Archive for July, 2007

Answered Prayer for the Absence of the Self

Tuesday, July 17th, 2007

Harrypotter7It takes the absence of the "self" to make one happy.  This is one philosophy that I have learned lately.  Yesterday, I got hold news from my kid brother that he finally found work in Powerbooks Alabang Town Center which is so near our home.  I am so happy for and proud of him.  Words are not enough to express how happy I am knowing that he will be starting this Wednesday.  Now, it gives me another reason to visit the store at least once a week.  My kid brother is so lucky to see that the crates of the Harry Potter and the Deathly Hallows have arrived already.  Not bad for a soon to be 21-year-old who will become a part of history as armadas of kids and adolescents troop to bookstores eager to know the fate of Harry and his friends.  I am due to get my copy on Saturday, July 21st, in the same store where he will be working! 

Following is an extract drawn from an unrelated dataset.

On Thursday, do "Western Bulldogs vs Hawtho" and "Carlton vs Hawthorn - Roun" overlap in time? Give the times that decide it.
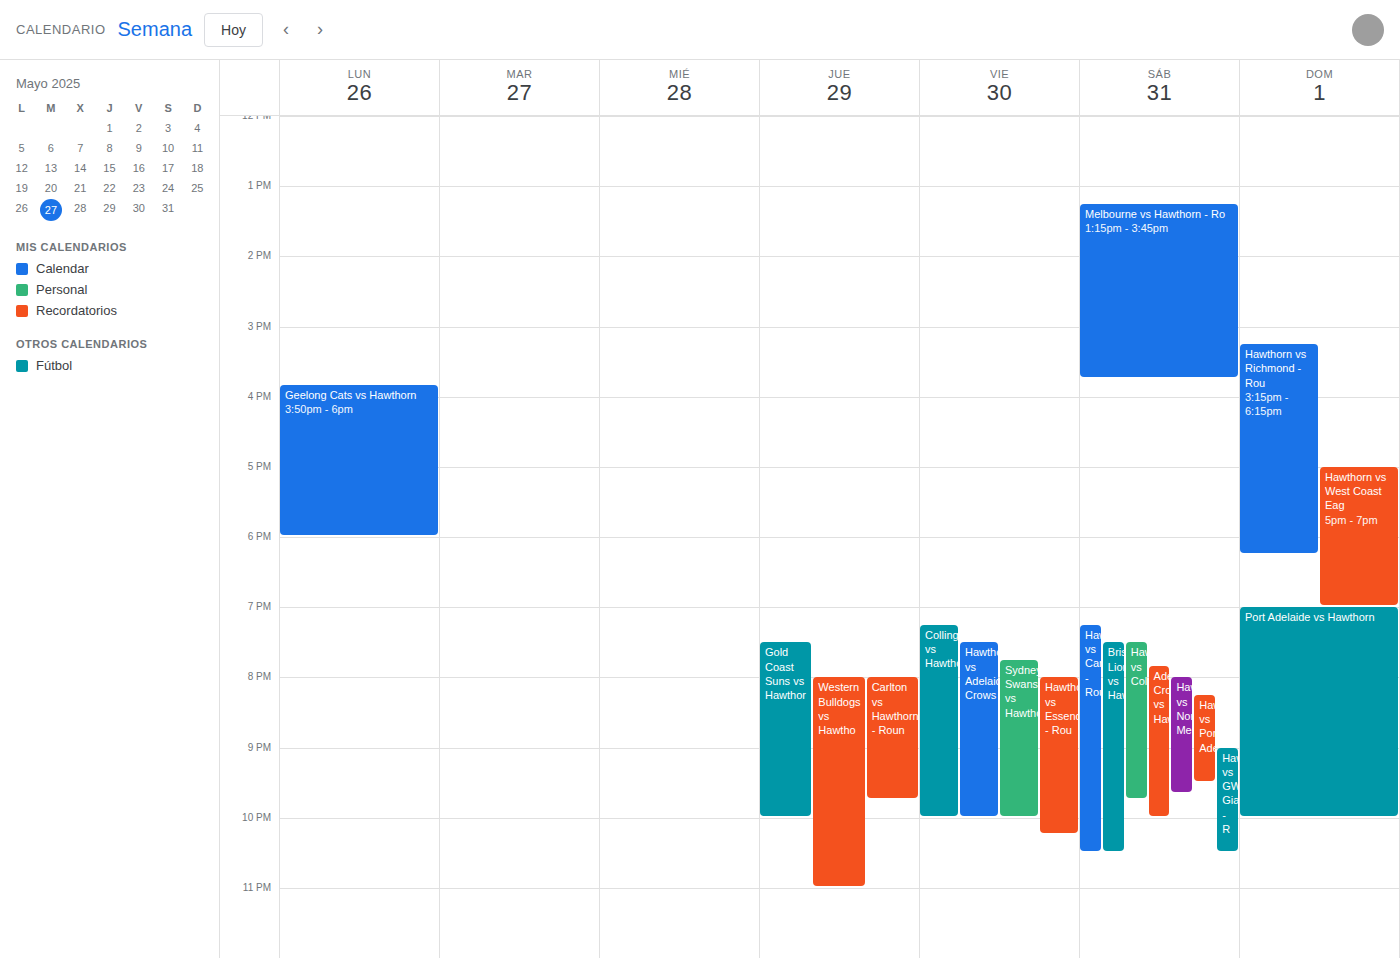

The moment I received the news, all it took was the absence of myself to make me happy.  Lately, I was wallowing in my own self-pity and sadness but it dissipates once you are truly happy for someone .  And it feels great!  I guess I’m just trying to be an ideal big brother.  I know I am not perfect but I’m capable of making amends.  In those moments when my ego is absent, it felt like life was a whole lot better.   Again, my life may not be perfect but I like it the way it is.  When I was a little kid, I always wished for a bigger family.  But when dad died, there is just too much room for everyone else in this so-called life of mine.  For one thing, as a kid, I didn’t know how it feels like to be spoiled, I am independent and self-sufficient most of the time which surprisingly are traits that I still carry with me to this very day.  As a kid, I learned to do well and to be nice to others but not to expect the same in return.  Eventually, this led me to believe that I answer my own prayers most of the time. 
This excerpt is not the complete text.